Tho I guess there's a drop-in now.
The touching motor lead to pickup makes it run away, ok , and mine does that -- except once put on the track again the decoder works fine, it's not burned out. It's an impossible flaw. I don't think even anybody on this forum could find what's wrong and fix it.
Umm... don't think you can read that way, unless you have a peak reading meter, as opposed to an averaging....
There's nothing wrong with what Martin said, it's what Digitrax recommends. (btw, ignore any negative signs on the results and just add them as if they were two positive numbers. Or else keep the negative probe on ground for both measurements.) This apparently works because 'ground' is always the negative side of the circuit compared to the rail, which for the record is not at all anything like the relationship of hot to ground in your AC house wiring. If you have a true RMS meter then you can get an accurate AC voltage reading rail to rail without going through those steps. ( What this won't do is tell you if there is an imbalance due to a DC signal on the track, e.g. address 0.) It's true that a cheaper meter that is only properly designed to read a sine wave will give an inaccurate reading. One thing that is inconvenient about the method that Martin described is that it is not very good for measuring the voltage accurately somewhere out on the layout where you don't have easy access to the boosters ground terminal.

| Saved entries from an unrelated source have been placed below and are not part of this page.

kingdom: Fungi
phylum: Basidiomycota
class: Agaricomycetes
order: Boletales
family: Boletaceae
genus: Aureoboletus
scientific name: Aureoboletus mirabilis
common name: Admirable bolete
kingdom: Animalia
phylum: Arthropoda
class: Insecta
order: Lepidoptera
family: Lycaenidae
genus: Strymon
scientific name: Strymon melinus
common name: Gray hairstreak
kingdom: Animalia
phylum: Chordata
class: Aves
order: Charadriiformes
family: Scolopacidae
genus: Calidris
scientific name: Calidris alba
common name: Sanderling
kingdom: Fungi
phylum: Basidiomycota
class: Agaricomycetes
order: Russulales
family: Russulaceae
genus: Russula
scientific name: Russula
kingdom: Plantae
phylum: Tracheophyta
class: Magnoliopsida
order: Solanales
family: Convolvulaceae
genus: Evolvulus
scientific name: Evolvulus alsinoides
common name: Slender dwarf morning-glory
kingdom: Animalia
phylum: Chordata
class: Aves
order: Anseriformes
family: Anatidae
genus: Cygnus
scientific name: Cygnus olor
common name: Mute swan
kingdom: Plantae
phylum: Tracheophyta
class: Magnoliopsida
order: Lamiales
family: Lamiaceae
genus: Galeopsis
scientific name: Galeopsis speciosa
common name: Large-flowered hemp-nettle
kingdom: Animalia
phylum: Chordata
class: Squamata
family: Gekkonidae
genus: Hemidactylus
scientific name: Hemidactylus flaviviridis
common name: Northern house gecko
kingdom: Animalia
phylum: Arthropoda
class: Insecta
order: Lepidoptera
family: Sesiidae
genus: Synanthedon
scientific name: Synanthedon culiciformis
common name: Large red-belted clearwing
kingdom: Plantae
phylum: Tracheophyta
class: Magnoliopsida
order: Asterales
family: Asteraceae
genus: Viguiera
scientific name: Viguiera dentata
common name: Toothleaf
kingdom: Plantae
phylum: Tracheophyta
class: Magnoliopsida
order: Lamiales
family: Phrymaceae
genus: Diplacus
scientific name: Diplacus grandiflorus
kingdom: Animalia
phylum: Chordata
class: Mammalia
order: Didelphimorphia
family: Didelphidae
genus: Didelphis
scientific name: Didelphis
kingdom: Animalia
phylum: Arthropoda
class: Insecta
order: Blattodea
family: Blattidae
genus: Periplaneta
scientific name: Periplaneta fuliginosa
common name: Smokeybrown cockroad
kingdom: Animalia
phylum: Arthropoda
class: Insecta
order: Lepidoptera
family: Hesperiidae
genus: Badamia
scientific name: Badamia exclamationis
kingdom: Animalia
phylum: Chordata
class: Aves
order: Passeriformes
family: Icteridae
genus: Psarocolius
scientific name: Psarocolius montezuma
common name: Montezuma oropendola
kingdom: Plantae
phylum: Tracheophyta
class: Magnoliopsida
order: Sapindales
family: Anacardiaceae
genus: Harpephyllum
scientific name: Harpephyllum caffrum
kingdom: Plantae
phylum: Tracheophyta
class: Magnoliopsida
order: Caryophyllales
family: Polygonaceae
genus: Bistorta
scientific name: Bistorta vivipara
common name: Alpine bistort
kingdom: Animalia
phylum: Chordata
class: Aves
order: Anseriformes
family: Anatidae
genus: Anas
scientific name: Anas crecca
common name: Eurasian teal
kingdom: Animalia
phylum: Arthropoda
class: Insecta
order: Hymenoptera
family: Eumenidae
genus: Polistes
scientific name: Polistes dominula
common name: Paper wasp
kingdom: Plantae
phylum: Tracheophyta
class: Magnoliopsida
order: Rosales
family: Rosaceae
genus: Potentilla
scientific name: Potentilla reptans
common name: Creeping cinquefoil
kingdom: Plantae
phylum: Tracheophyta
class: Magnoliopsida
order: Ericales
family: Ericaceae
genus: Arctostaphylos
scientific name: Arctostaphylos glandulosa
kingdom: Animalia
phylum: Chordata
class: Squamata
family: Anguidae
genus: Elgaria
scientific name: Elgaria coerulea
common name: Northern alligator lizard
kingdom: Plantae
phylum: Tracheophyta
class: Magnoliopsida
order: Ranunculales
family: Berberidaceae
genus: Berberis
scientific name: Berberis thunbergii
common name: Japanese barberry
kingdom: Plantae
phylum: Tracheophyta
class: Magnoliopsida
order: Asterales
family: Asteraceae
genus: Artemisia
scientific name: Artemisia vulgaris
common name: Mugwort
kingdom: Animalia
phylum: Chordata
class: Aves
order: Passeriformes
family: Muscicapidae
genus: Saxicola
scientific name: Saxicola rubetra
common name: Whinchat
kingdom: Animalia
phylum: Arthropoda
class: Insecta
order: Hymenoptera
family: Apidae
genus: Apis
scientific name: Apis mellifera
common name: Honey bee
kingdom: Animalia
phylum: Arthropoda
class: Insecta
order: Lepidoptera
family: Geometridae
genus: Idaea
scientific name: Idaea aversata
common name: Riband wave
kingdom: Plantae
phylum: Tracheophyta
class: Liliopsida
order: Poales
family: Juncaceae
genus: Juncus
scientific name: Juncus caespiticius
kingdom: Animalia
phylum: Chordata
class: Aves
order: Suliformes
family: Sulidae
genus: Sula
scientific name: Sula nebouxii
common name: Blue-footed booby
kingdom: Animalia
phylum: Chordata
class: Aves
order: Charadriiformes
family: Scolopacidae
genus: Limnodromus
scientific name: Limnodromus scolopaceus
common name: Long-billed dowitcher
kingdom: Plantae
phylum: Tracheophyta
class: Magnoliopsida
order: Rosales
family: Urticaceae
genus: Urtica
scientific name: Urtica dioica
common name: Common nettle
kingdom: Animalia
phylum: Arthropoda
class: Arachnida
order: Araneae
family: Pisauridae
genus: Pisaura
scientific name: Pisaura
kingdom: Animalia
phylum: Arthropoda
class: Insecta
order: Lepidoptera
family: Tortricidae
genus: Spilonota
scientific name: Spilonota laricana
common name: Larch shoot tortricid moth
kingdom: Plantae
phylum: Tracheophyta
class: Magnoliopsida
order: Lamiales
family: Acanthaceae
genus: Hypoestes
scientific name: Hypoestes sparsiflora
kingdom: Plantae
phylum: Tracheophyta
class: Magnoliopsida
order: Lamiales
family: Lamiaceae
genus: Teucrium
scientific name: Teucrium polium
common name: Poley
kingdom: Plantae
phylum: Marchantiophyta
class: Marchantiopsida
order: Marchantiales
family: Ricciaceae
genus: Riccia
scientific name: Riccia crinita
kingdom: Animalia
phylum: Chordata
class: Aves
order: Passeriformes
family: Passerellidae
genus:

I thought that OldEastRR was measuring the DCC voltage across the track using his meter's AC setting. AC range on the mulltimeter has no polarity - there should never be a minus sign displayed.
I have a Fluke, a RRampmeter, and a couple of $2 Harbor Freight meters. They all read within a half a volt of each other using the AC scale. None of them is anywhere near 22VAC.
Reread the thread and note whose post I was referring to. Measuring both rails to ground with a DC meter is what Digitrax recommends. They don't say anything about the polarity of the probes though, so I was pointing out that one should ignore that. Looking into this made me realize that I don't really understand how a DCC power source is switched with reference to 'ground'. For that matter, I'm not entirely sure if Digitrax recommedation applies to other brand systems.